WHAT YOU NEED TO DO: From the entries that follow, extract each line holding the string "admiten".

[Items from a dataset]
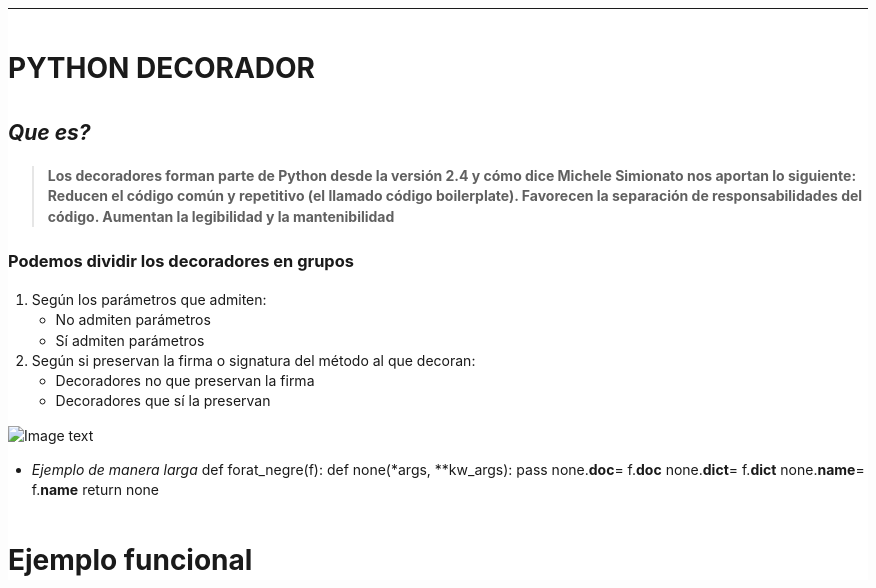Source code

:***

# PYTHON DECORADOR 

## ***Que es?***
>**Los decoradores forman parte de Python desde la versión 2.4 y cómo dice Michele Simionato nos aportan lo siguiente: Reducen el código común y repetitivo (el llamado código boilerplate). Favorecen la separación de responsabilidades del código. Aumentan la legibilidad y la mantenibilidad**

### Podemos dividir los decoradores en grupos 

1. Según los parámetros que admiten:
    * No admiten parámetros
    * Sí admiten parámetros
2. Según si preservan la firma o signatura del método al que decoran:
    * Decoradores no que preservan la firma
    * Decoradores que sí la preservan

![Image text](https://recursospython.com/wp-content/uploads/2018/06/decoradores-python.png)

* _Ejemplo de manera larga_ 
def forat_negre(f):
    def none(*args, **kw_args):
        pass
    none.__doc__= f.__doc__
    none.__dict__= f.__dict__
    none.__name__= f.__name__
    return none

# Ejemplo funcional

THE ANSWER:
1. Según los parámetros que admiten:
    * No admiten parámetros
    * Sí admiten parámetros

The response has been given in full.